When buying engine oil, we often have problems deciphering the markings and standards given by the manufacturer on the packaging. Oils used in Europe usually have two quality classifications on the label: American API (American Petroleum Institute) and the European ACEA (European Automobile Manufacturers Association), SAE viscosity grade symbol and engine constructor approvals. We have already written about the API classification, now we turn to the ACEA classification. The first European CCMC classification was developed in 1977 year. The last edition of the CCMC classification is still sometimes referred to on oil labels. It defines the categories: G4 and G5 for gasoline engines, PD2 for diesel engines in passenger cars and D4 and D5 for diesel engines in trucks. The CCMC committee disbanded in 1991 year, and in its place in 1996. ACEA was founded, which introduced new classifications of engine oils.
Amendments to European legislation in the field of permitted emissions of harmful substances from car engines (Euro2, Euro3) entail changes to the design of the engines, which place new demands on oils, hence the necessity to modify oil classifications every few years.
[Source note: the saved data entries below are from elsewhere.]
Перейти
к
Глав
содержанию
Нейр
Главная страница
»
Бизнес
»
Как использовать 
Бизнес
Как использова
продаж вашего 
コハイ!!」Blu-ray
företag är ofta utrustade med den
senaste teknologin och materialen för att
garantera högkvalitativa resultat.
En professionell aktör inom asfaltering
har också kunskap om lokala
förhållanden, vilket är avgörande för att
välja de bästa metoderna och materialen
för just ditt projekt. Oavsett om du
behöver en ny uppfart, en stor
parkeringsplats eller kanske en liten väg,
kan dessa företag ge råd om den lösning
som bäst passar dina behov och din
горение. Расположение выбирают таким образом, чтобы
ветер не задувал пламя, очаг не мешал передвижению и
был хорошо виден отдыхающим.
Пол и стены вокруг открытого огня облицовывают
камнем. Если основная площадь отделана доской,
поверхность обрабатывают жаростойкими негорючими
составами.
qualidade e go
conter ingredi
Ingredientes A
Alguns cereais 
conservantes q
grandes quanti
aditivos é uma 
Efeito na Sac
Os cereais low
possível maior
In year 1998, ACEA classifications have undergone a fundamental modification. And so we have new product classifications:
• A1-98, A2-98, A3-98 – 4-stroke spark ignition engine oils;
• B1-98, B2-98, B3-98, B4-98 – oils for compression ignition engines used in passenger cars and delivery vans. The letter A stands for oils for gasoline engines; B – oils for compression ignition engines (diesel); while the numbers mean sequentially:
1 – energy-saving oils (fuel economy),
2 – high-class mineral oils
3 – top-class semi-synthetic and synthetic oils, as well as some mineral oils. Additionally, class B4 are special oils intended for diesel engines with direct fuel injection
• E1-96 / 2, E2-96/2, E3-96 / 2, E4-98 – for compression-ignition engines in trucks. The higher the number after the letter E, the better the oil's properties (anti-wear, antioxidant, e.t.c). The better the oil in the more difficult conditions and with longer mileage it can be used.
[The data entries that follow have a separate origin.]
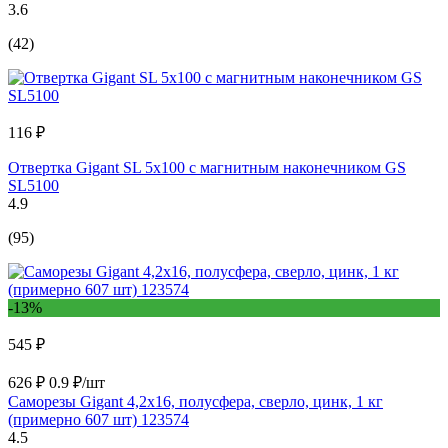
3.6
(42)
116 ₽
Отвертка Gigant SL 5x100 с магнитным наконечником GS
SL5100
4.9
(95)
-13%
545 ₽
626 ₽
0.9 ₽/шт
Саморезы Gigant 4,2x16, полусфера, сверло, цинк, 1 кг
(примерно 607 шт) 123574
4.5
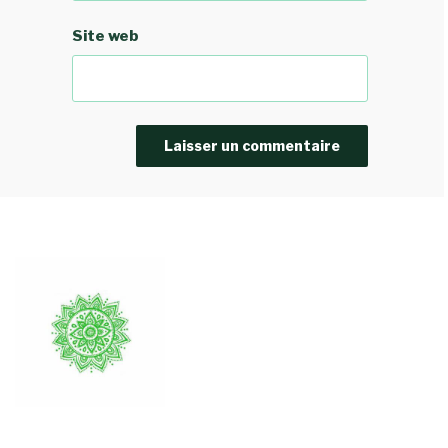
Site web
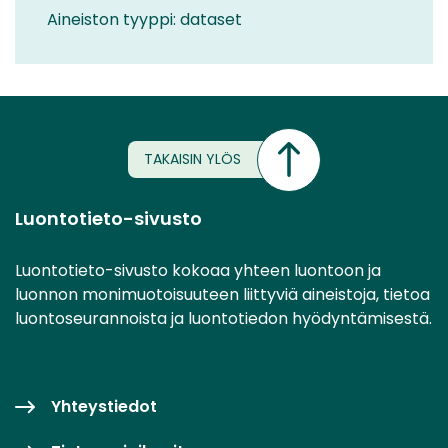
Aineiston tyyppi: dataset
TAKAISIN YLÖS
Luontotieto-sivusto
Luontotieto-sivusto kokoaa yhteen luontoon ja
luonnon monimuotoisuuteen liittyviä aineistoja, tietoa
luontoseurannoista ja luontotiedon hyödyntämisestä.
Yhteystiedot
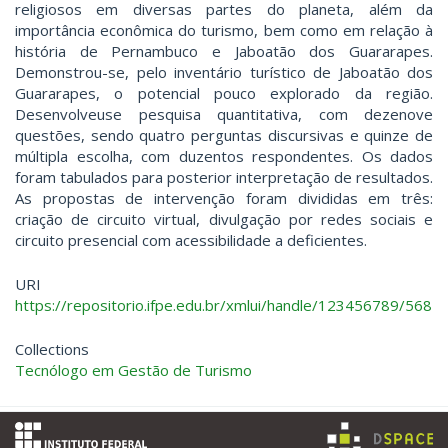
religiosos em diversas partes do planeta, além da
importância econômica do turismo, bem como em relação à
história de Pernambuco e Jaboatão dos Guararapes.
Demonstrou-se, pelo inventário turístico de Jaboatão dos
Guararapes, o potencial pouco explorado da região.
Desenvolveuse pesquisa quantitativa, com dezenove
questões, sendo quatro perguntas discursivas e quinze de
múltipla escolha, com duzentos respondentes. Os dados
foram tabulados para posterior interpretação de resultados.
As propostas de intervenção foram divididas em três:
criação de circuito virtual, divulgação por redes sociais e
circuito presencial com acessibilidade a deficientes.
URI
https://repositorio.ifpe.edu.br/xmlui/handle/123456789/568
Collections
Tecnólogo em Gestão de Turismo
In year 1999 ACEA has introduced further modifications to the classification of diesel engine oils in trucks. In class E4, the limits of the amount of sediments in the turbocharger and oil consumption during the test on the 0M441LA engine were determined. The new E5-99 class was also introduced; it has similar requirements to the E3 grades (runs) and E4 (engine cleanliness, anti-wear properties).
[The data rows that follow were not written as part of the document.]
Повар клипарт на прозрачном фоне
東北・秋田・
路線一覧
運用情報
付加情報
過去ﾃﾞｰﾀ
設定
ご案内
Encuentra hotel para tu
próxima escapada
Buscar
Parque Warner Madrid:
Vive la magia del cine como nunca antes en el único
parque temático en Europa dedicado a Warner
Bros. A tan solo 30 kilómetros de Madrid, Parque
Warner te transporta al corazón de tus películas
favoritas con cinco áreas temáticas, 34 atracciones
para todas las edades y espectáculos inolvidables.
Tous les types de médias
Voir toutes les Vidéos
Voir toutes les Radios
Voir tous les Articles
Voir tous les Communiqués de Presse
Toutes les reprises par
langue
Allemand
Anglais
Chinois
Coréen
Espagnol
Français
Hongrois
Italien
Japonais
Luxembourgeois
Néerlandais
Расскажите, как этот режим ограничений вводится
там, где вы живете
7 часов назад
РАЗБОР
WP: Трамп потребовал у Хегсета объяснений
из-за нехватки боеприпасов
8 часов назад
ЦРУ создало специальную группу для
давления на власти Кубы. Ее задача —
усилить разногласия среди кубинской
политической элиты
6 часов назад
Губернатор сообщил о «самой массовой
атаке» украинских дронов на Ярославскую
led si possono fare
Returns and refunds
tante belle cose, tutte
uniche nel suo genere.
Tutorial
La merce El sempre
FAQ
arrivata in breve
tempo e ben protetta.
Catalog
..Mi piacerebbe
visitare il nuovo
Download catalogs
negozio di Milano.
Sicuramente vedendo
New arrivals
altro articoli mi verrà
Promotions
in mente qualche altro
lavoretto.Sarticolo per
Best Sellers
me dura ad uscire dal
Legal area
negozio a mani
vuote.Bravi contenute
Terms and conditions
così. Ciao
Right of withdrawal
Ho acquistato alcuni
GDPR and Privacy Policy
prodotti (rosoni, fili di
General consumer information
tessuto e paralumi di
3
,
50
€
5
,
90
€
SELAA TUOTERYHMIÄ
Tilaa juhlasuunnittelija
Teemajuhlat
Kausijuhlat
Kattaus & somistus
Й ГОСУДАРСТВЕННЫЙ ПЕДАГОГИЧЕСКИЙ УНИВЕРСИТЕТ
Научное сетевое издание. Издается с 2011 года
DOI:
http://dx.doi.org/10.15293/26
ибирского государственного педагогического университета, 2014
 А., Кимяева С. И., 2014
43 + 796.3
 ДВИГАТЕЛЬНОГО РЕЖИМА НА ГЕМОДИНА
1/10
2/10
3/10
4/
The vast majority of engine oils available on our market can be used for both spark ignition engines (gasoline) and automatic (diesel engines). They are universal oils, Marked: A3 / B3.
Each of the ACEA classes is defined by specific engine tests, which allow you to evaluate the basic properties of the product. The system for achieving compliance with the relevant ACEA class is described in the ATIEL Code of Practice. The ACEA oil certification system is similar to the API certification system, some of the tests used in both systems are common, the differences lie in different requirements and a better alignment of the ACEA specification with the testing of oils operating in European designs, which are different from the American ones.
Each of the above-mentioned classes has a set of tests and requirements, which the oil of a given category should meet. These tests can be divided into two groups: laboratory (examining the physicochemical properties of oil: kinematic viscosity, dynamic, shear resistance, HT / HS viscosity, volatility, sulphated ash content, compatibility with elastomers, foaming) and engine tests (engines: Buick, Peugeot, Ford, five different Mercedes Benz engines, two VW engines, two Mack engines) carried out on engines properly selected for the application of the oil. Specifications of engine manufacturers. The most famous manufacturers of internal combustion engines have developed and implemented their own engine research tests, fulfillment, which is a condition for the engine manufacturer to enter a given oil on the list of oils recommended by this manufacturer. Factory specifications often place higher performance demands on engine oils, than API and ACEA quality specifications. Engine manufacturers often define the intervals between oil changes during their approval.